*** Opening of Input records ***

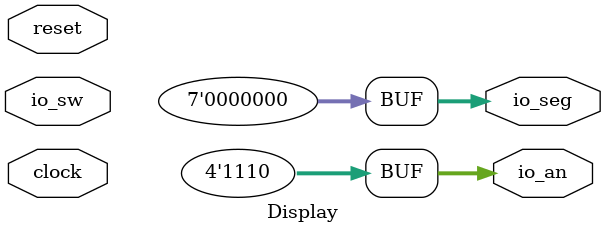
<source format=v>
module Display(
  input         clock,
  input         reset,
  input  [15:0] io_sw,
  output [6:0]  io_seg,
  output [3:0]  io_an
);
  assign io_seg = 7'h0; // @[Display.scala 22:10]
  assign io_an = 4'he; // @[Display.scala 23:9]
endmodule

</source>
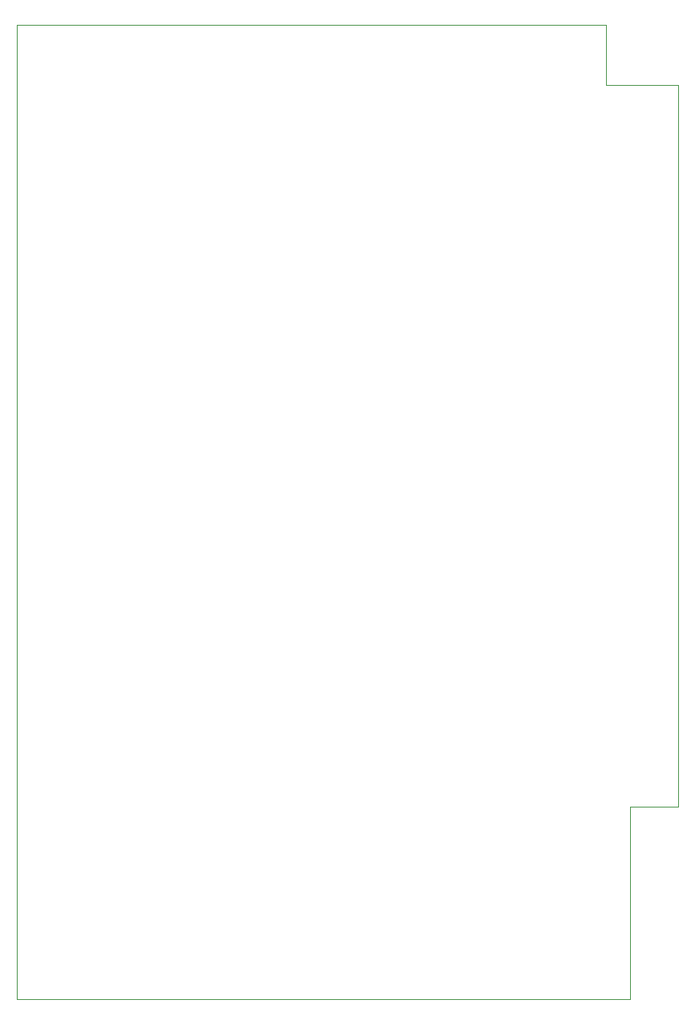
<source format=gm1>
%TF.GenerationSoftware,KiCad,Pcbnew,7.0.5-0*%
%TF.CreationDate,2024-01-09T14:25:18-05:00*%
%TF.ProjectId,ESP-32_USB_sequencer,4553502d-3332-45f5-9553-425f73657175,rev?*%
%TF.SameCoordinates,Original*%
%TF.FileFunction,Profile,NP*%
%FSLAX46Y46*%
G04 Gerber Fmt 4.6, Leading zero omitted, Abs format (unit mm)*
G04 Created by KiCad (PCBNEW 7.0.5-0) date 2024-01-09 14:25:18*
%MOMM*%
%LPD*%
G01*
G04 APERTURE LIST*
%TA.AperFunction,Profile*%
%ADD10C,0.100000*%
%TD*%
G04 APERTURE END LIST*
D10*
X71120000Y-82550000D02*
X71120000Y-81280000D01*
X140970000Y-163830000D02*
X140970000Y-87630000D01*
X135890000Y-163830000D02*
X135890000Y-184150000D01*
X71120000Y-128270000D02*
X71120000Y-82550000D01*
X71120000Y-184150000D02*
X71120000Y-179070000D01*
X140970000Y-163830000D02*
X135890000Y-163830000D01*
X71120000Y-154940000D02*
X71120000Y-128270000D01*
X133350000Y-81280000D02*
X133350000Y-87630000D01*
X71120000Y-179070000D02*
X71120000Y-154940000D01*
X71120000Y-81280000D02*
X133350000Y-81280000D01*
X71120000Y-184150000D02*
X135890000Y-184150000D01*
X133350000Y-87630000D02*
X140970000Y-87630000D01*
M02*

</source>
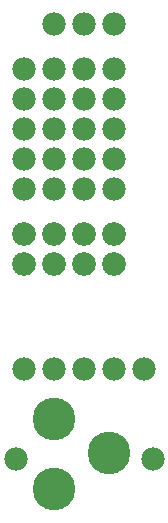
<source format=gtl>
G04 MADE WITH FRITZING*
G04 WWW.FRITZING.ORG*
G04 DOUBLE SIDED*
G04 HOLES PLATED*
G04 CONTOUR ON CENTER OF CONTOUR VECTOR*
%ASAXBY*%
%FSLAX23Y23*%
%MOIN*%
%OFA0B0*%
%SFA1.0B1.0*%
%ADD10C,0.079370*%
%ADD11C,0.078000*%
%ADD12C,0.142362*%
%LNCOPPER1*%
G90*
G70*
G54D10*
X146Y1054D03*
X246Y1054D03*
X346Y1054D03*
X446Y1054D03*
X146Y954D03*
X246Y954D03*
X346Y954D03*
X446Y954D03*
G54D11*
X446Y1204D03*
X446Y1304D03*
X446Y1404D03*
X446Y1504D03*
X446Y1604D03*
X346Y1204D03*
X346Y1304D03*
X346Y1404D03*
X346Y1504D03*
X346Y1604D03*
X246Y1204D03*
X246Y1304D03*
X246Y1404D03*
X246Y1504D03*
X246Y1604D03*
X446Y1754D03*
X346Y1754D03*
X246Y1754D03*
X146Y1204D03*
X146Y1304D03*
X146Y1404D03*
X146Y1504D03*
X146Y1604D03*
G54D12*
X430Y323D03*
X246Y438D03*
X246Y204D03*
G54D11*
X146Y604D03*
X246Y604D03*
X346Y604D03*
X446Y604D03*
X546Y604D03*
X118Y304D03*
X574Y304D03*
G04 End of Copper1*
M02*
</source>
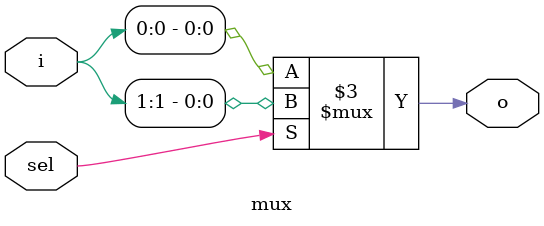
<source format=v>
`timescale 1ns / 1ps
module mux(
	input[1:0] i,
	input sel,
	output reg o
);
	
	always @(*) begin
		if (sel) begin
			o = i[1];
		end
		else
			o = i[0];
	end
	

endmodule

</source>
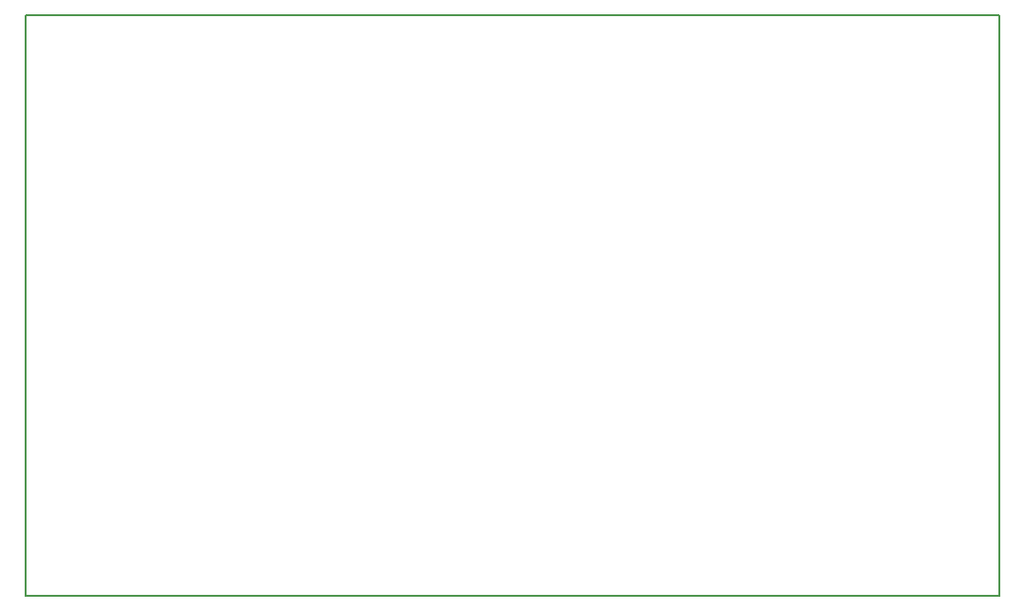
<source format=gbr>
G04 (created by PCBNEW (2013-mar-13)-testing) date Sun 24 Mar 2013 04:17:42 PM EDT*
%MOIN*%
G04 Gerber Fmt 3.4, Leading zero omitted, Abs format*
%FSLAX34Y34*%
G01*
G70*
G90*
G04 APERTURE LIST*
%ADD10C,0.006*%
%ADD11C,0.00590551*%
G04 APERTURE END LIST*
G54D10*
G54D11*
X106300Y-44100D02*
X106300Y-23720D01*
X72100Y-23720D02*
X72100Y-44100D01*
X72100Y-23720D02*
X106300Y-23720D01*
X106300Y-44100D02*
X72100Y-44100D01*
M02*

</source>
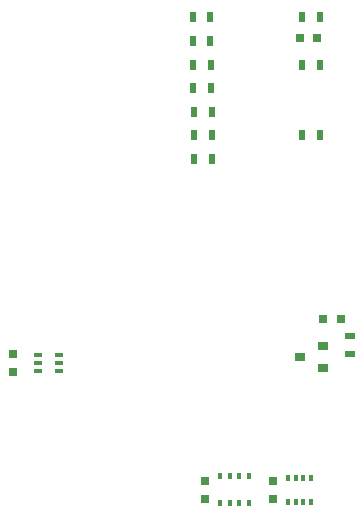
<source format=gbr>
G04 #@! TF.GenerationSoftware,KiCad,Pcbnew,6.0.0-rc1-unknown-59b0f55~66~ubuntu18.04.1*
G04 #@! TF.CreationDate,2018-12-02T19:59:02+01:00
G04 #@! TF.ProjectId,RoomUnit,526f6f6d-556e-4697-942e-6b696361645f,rev?*
G04 #@! TF.SameCoordinates,Original*
G04 #@! TF.FileFunction,Paste,Top*
G04 #@! TF.FilePolarity,Positive*
%FSLAX46Y46*%
G04 Gerber Fmt 4.6, Leading zero omitted, Abs format (unit mm)*
G04 Created by KiCad (PCBNEW 6.0.0-rc1-unknown-59b0f55~66~ubuntu18.04.1) date So 02 Dez 2018 19:59:02 CET*
%MOMM*%
%LPD*%
G01*
G04 APERTURE LIST*
%ADD10R,0.500000X0.900000*%
%ADD11R,0.800000X0.750000*%
%ADD12R,0.350000X0.500000*%
%ADD13R,0.400000X0.550000*%
%ADD14R,0.650000X0.300000*%
%ADD15R,0.900000X0.500000*%
%ADD16R,0.900000X0.800000*%
%ADD17R,0.750000X0.800000*%
G04 APERTURE END LIST*
D10*
G04 #@! TO.C,R16*
X144450000Y-84000000D03*
X145950000Y-84000000D03*
G04 #@! TD*
G04 #@! TO.C,R15*
X144450000Y-82000000D03*
X145950000Y-82000000D03*
G04 #@! TD*
G04 #@! TO.C,R14*
X146000000Y-86000000D03*
X144500000Y-86000000D03*
G04 #@! TD*
G04 #@! TO.C,R13*
X144500000Y-88000000D03*
X146000000Y-88000000D03*
G04 #@! TD*
D11*
G04 #@! TO.C,C11*
X155500000Y-107500000D03*
X157000000Y-107500000D03*
G04 #@! TD*
D12*
G04 #@! TO.C,U7*
X154475000Y-120975000D03*
X153825000Y-120975000D03*
X153175000Y-120975000D03*
X152525000Y-120975000D03*
X152525000Y-123025000D03*
X153175000Y-123025000D03*
X153825000Y-123025000D03*
X154475000Y-123025000D03*
G04 #@! TD*
D13*
G04 #@! TO.C,U6*
X146800000Y-123150000D03*
X147600000Y-123150000D03*
X148400000Y-123150000D03*
X149200000Y-123150000D03*
X149200000Y-120850000D03*
X148400000Y-120850000D03*
X147600000Y-120850000D03*
X146800000Y-120850000D03*
G04 #@! TD*
D14*
G04 #@! TO.C,U5*
X131350000Y-110600000D03*
X131350000Y-111250000D03*
X131350000Y-111900000D03*
X133150000Y-111900000D03*
X133150000Y-111250000D03*
X133150000Y-110600000D03*
G04 #@! TD*
D15*
G04 #@! TO.C,R12*
X157750000Y-109000000D03*
X157750000Y-110500000D03*
G04 #@! TD*
D10*
G04 #@! TO.C,R9*
X144550000Y-92000000D03*
X146050000Y-92000000D03*
G04 #@! TD*
G04 #@! TO.C,R8*
X144550000Y-90000000D03*
X146050000Y-90000000D03*
G04 #@! TD*
G04 #@! TO.C,R7*
X155250000Y-86000000D03*
X153750000Y-86000000D03*
G04 #@! TD*
G04 #@! TO.C,R6*
X144550000Y-94000000D03*
X146050000Y-94000000D03*
G04 #@! TD*
G04 #@! TO.C,R5*
X155250000Y-82000000D03*
X153750000Y-82000000D03*
G04 #@! TD*
G04 #@! TO.C,R3*
X153750000Y-92000000D03*
X155250000Y-92000000D03*
G04 #@! TD*
D16*
G04 #@! TO.C,Q1*
X155500000Y-111700000D03*
X155500000Y-109800000D03*
X153500000Y-110750000D03*
G04 #@! TD*
D17*
G04 #@! TO.C,C10*
X151250000Y-121250000D03*
X151250000Y-122750000D03*
G04 #@! TD*
G04 #@! TO.C,C9*
X145500000Y-121250000D03*
X145500000Y-122750000D03*
G04 #@! TD*
G04 #@! TO.C,C8*
X129250000Y-112000000D03*
X129250000Y-110500000D03*
G04 #@! TD*
D11*
G04 #@! TO.C,C2*
X155000000Y-83750000D03*
X153500000Y-83750000D03*
G04 #@! TD*
M02*

</source>
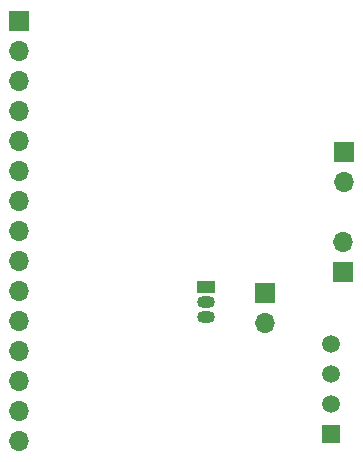
<source format=gbr>
%TF.GenerationSoftware,KiCad,Pcbnew,8.0.1*%
%TF.CreationDate,2024-05-28T10:15:12-03:00*%
%TF.ProjectId,ESP32C6-dev-board,45535033-3243-4362-9d64-65762d626f61,rev?*%
%TF.SameCoordinates,Original*%
%TF.FileFunction,Soldermask,Bot*%
%TF.FilePolarity,Negative*%
%FSLAX46Y46*%
G04 Gerber Fmt 4.6, Leading zero omitted, Abs format (unit mm)*
G04 Created by KiCad (PCBNEW 8.0.1) date 2024-05-28 10:15:12*
%MOMM*%
%LPD*%
G01*
G04 APERTURE LIST*
%ADD10R,1.700000X1.700000*%
%ADD11O,1.700000X1.700000*%
%ADD12R,1.500000X1.500000*%
%ADD13C,1.500000*%
%ADD14R,1.500000X1.050000*%
%ADD15O,1.500000X1.050000*%
G04 APERTURE END LIST*
D10*
%TO.C,J4*%
X151500000Y-91975000D03*
D11*
X151500000Y-94515000D03*
%TD*%
D10*
%TO.C,J2*%
X144780000Y-103881000D03*
D11*
X144780000Y-106421000D03*
%TD*%
D12*
%TO.C,U4*%
X150368000Y-115790000D03*
D13*
X150368000Y-113250000D03*
X150368000Y-110710000D03*
X150368000Y-108170000D03*
%TD*%
D14*
%TO.C,U3*%
X139848000Y-103378000D03*
D15*
X139848000Y-104648000D03*
X139848000Y-105918000D03*
%TD*%
D10*
%TO.C,J1*%
X123952000Y-80840000D03*
D11*
X123952000Y-83380000D03*
X123952000Y-85920000D03*
X123952000Y-88460000D03*
X123952000Y-91000000D03*
X123952000Y-93540000D03*
X123952000Y-96080000D03*
X123952000Y-98620000D03*
X123952000Y-101160000D03*
X123952000Y-103700000D03*
X123952000Y-106240000D03*
X123952000Y-108780000D03*
X123952000Y-111320000D03*
X123952000Y-113860000D03*
X123952000Y-116400000D03*
%TD*%
D10*
%TO.C,J3*%
X151384000Y-102108000D03*
D11*
X151384000Y-99568000D03*
%TD*%
M02*

</source>
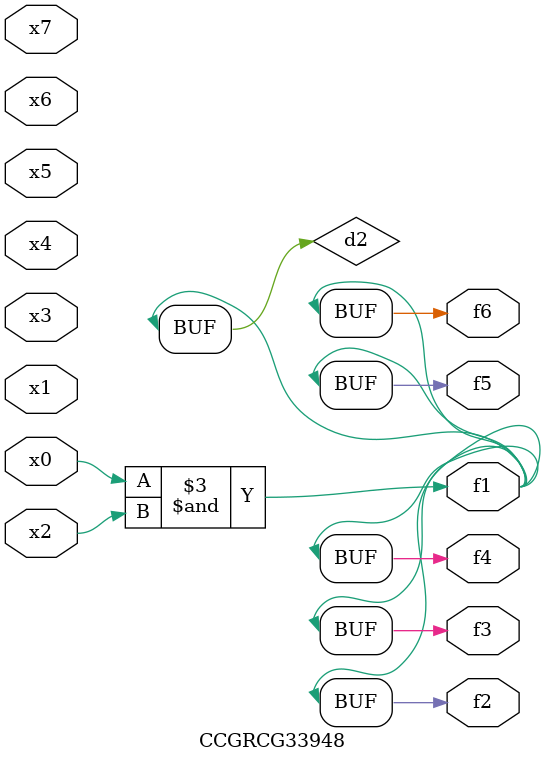
<source format=v>
module CCGRCG33948(
	input x0, x1, x2, x3, x4, x5, x6, x7,
	output f1, f2, f3, f4, f5, f6
);

	wire d1, d2;

	nor (d1, x3, x6);
	and (d2, x0, x2);
	assign f1 = d2;
	assign f2 = d2;
	assign f3 = d2;
	assign f4 = d2;
	assign f5 = d2;
	assign f6 = d2;
endmodule

</source>
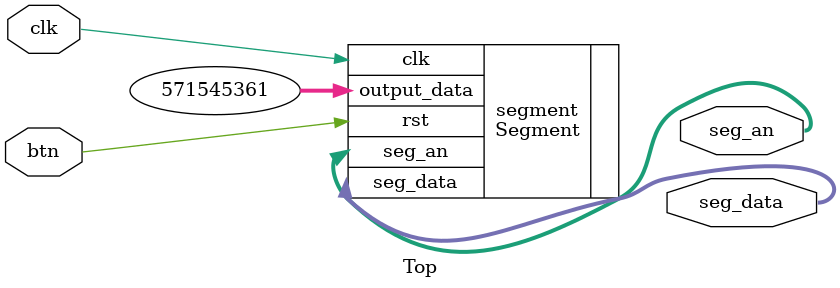
<source format=v>
`timescale 1ns / 1ps


module Top(
    input                   clk,
    input                   btn,
    output [2:0]            seg_an,
    output [3:0]            seg_data
);
    Segment segment(
        .clk(clk),
        .rst(btn),
        .output_data(32'h22111711),     // <- 改为你学号中的 8 位数字
        .seg_data(seg_data),
        .seg_an(seg_an)
    );
endmodule

</source>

*** Close of Input records ***

→ **Work instructions**
Wherever the string "unknown" appears in the entries above, return the line it appears on.

→ **Exercise output**
G04 #@! TF.GenerationSoftware,KiCad,Pcbnew,6.0.0-rc1-unknown-59b0f55~66~ubuntu18.04.1*
G04 Created by KiCad (PCBNEW 6.0.0-rc1-unknown-59b0f55~66~ubuntu18.04.1) date So 02 Dez 2018 19:59:02 CET*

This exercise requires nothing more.